Possessions can have a magical quality for many of us. Our most cherished ones contain an essence that goes beyond their physical qualities, like a ticket stub from a favourite concert, or a piece of clothing belonging to a deceased parent. Hoarding is not the same as collecting; collectors typically acquire possessions in an organized, intentional and targeted fashion. Acquisition of objects in people who hoard is largely impulsive, with little active planning, and is triggered by the sight of an object that could be owned. Objects acquired by people with hoarding lack a consistent theme, whereas those of collectors are narrowly focused on a particular topic. In contrast to the organization and display of possessions seen in collecting, disorganized clutter is a hallmark of hoarding disorder.

Pathological hoarding is not uncommon in the general population. It’s estimated that clinically significant hoarding occurs in 2.6 per cent of the population with higher rates for people over 60 years old and people with other psychiatric diagnoses, especially anxiety and depression.

Most individuals with hoarding disorder display the trait of excessive acquisition. The most frequent form of acquisition is excessive buying, followed by acquisition of free items (such as leaflets or items discarded by others). Stealing is less common.
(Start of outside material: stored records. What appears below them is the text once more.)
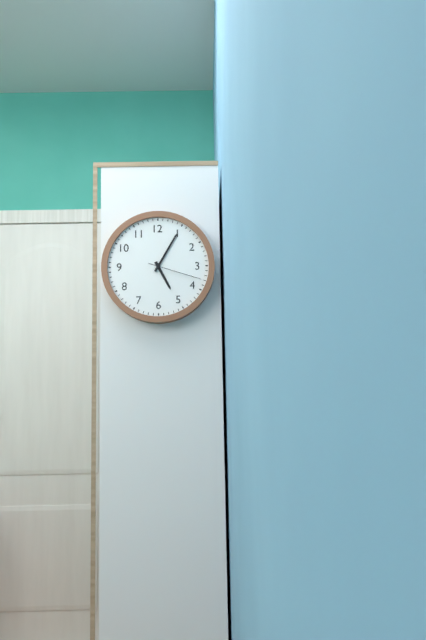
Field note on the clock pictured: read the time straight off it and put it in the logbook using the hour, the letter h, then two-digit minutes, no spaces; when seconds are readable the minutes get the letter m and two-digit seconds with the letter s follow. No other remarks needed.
5h05m18s
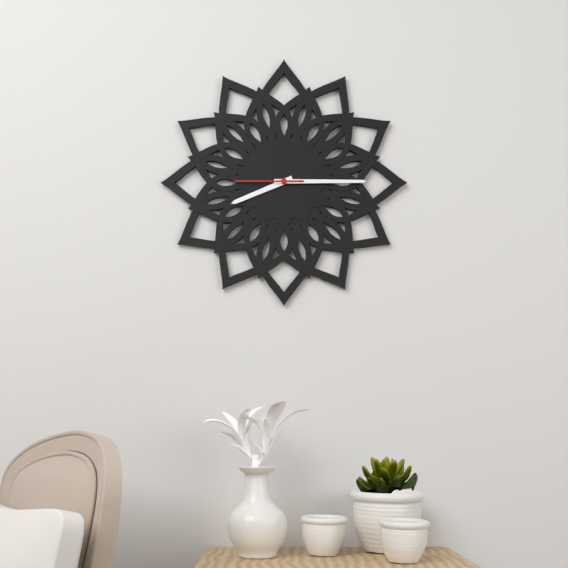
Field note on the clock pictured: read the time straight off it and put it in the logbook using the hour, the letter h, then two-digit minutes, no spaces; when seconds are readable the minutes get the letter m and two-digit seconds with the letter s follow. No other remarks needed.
8h15m45s
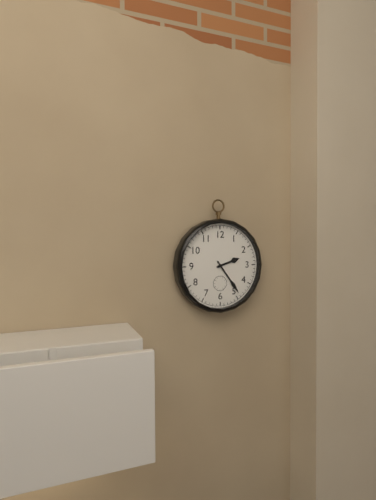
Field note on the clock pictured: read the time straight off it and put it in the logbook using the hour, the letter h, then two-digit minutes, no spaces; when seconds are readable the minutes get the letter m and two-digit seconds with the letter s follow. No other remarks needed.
2h24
Hoarding occurs with equal frequency in men and women. Hoarding behaviour can begin relatively early in life and increases in severity with each decade. The severity of hoarding ranges from mild to life-threatening. Some research has indicated that hoarding is associated with more work interruption than most other psychiatric disorders. In some instances, hoarding has been associated with fire-related deaths, and people have lost custody of children because of the condition of the home.

The American Psychiatric Association’s 5th Edition Text Revision diagnostic criteria for hoarding disorder is:

  1. Persistent difficulty discarding or parting with possessions, regardless of their actual value.
  • The difficulty refers to any form of discarding, including throwing away, selling, giving away, or recycling. Some individuals have difficulty because of their perceived utility or aesthetic value of the items or a sentimental attachment to the possessions. Others may feel responsible for the fate of their possessions. Fear of losing important information is also common. The most saved items are newspapers, magazines, clothing, plastic bags, books, mail, any paper but virtually anything can be saved.
  1. This difficulty is due to a perceived need to save the items and the distress associated with discarding them.
  • The hoarder will feel distress including anxiety, frustration, sadness, guilt, and regret when faced with the prospect of discarding their possessions.
  1. The difficulty of discarding possessions results in the accumulation of possessions that will congest and clutter active living areas and will substantially compromise their intended use. If living areas are uncluttered, it is only because of the interventions of third parties (e.g., family members, cleaners, or the authorities.)
  • Typically, individuals accumulate large numbers of items that fill up and clutter active living areas to the extent that their intended use is no longer possible. For example, the individual may not be able to sleep in their bed or sit in a chair or even be able to cook in the kitchen. Clutter is defined as a large group of usually unrelated or marginally related objects piled together in a disorganized fashion in spaces designed for other purposes such as table tops hallways and stairs. Often their possessions can spill beyond the active living spaces and can impair the use of vehicles, yards, and hallways.
  1. The hoarding causes clinically significant distress or impairment in social, occupational, or other important areas of functioning (including maintaining a safe environment for self and others).
  2. The hoarding is not attributable to another medical condition.
  3. The hoarding is not better explained by the symptoms of another mental disorder.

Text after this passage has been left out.